§ Data records:
= Beginning of Section =

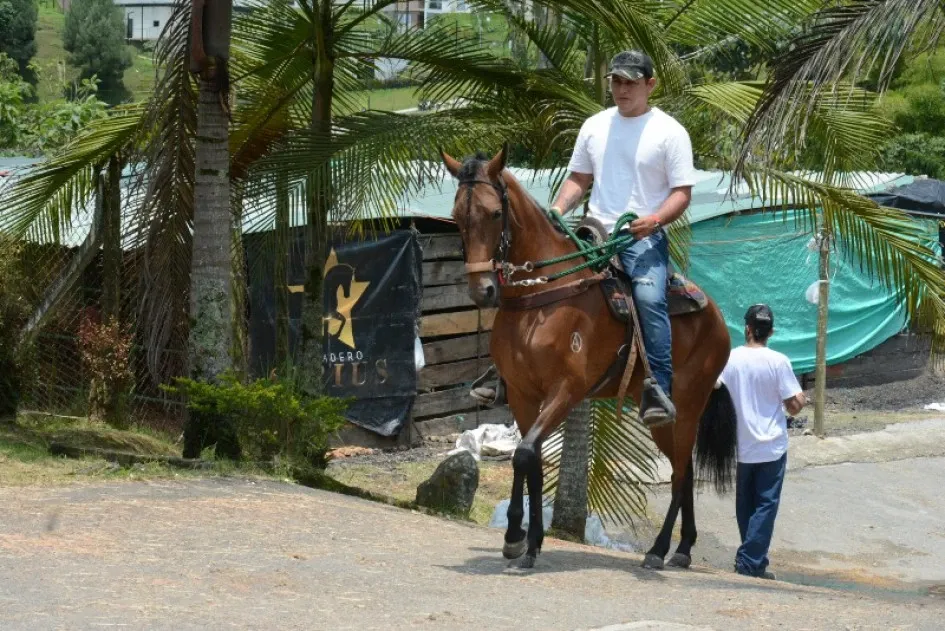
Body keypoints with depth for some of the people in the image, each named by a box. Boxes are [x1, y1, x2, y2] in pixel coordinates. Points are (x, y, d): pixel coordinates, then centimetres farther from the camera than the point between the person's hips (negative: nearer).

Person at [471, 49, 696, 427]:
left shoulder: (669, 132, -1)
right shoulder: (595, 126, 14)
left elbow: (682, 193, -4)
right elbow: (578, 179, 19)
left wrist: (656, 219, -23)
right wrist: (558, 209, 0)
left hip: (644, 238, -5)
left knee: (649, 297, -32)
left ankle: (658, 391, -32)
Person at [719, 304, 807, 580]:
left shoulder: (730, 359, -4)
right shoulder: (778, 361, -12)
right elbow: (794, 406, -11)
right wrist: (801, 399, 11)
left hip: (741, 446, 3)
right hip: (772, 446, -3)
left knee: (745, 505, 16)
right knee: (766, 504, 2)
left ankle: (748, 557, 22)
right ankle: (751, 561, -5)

= End of Section =
= Beginning of Section =

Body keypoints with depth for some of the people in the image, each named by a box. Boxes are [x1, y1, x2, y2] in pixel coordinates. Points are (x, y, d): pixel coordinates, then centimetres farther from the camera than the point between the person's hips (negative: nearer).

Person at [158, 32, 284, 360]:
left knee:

= End of Section =

§ Work item: Taking the records above, retype every line from the one with "left shoulder: (669, 132, -1)" down to the one with "right knee: (766, 504, 2)", exactly and with nothing else.

§ Answer:
left shoulder: (669, 132, -1)
right shoulder: (595, 126, 14)
left elbow: (682, 193, -4)
right elbow: (578, 179, 19)
left wrist: (656, 219, -23)
right wrist: (558, 209, 0)
left hip: (644, 238, -5)
left knee: (649, 297, -32)
left ankle: (658, 391, -32)
Person at [719, 304, 807, 580]:
left shoulder: (730, 359, -4)
right shoulder: (778, 361, -12)
right elbow: (794, 406, -11)
right wrist: (801, 399, 11)
left hip: (741, 446, 3)
right hip: (772, 446, -3)
left knee: (745, 505, 16)
right knee: (766, 504, 2)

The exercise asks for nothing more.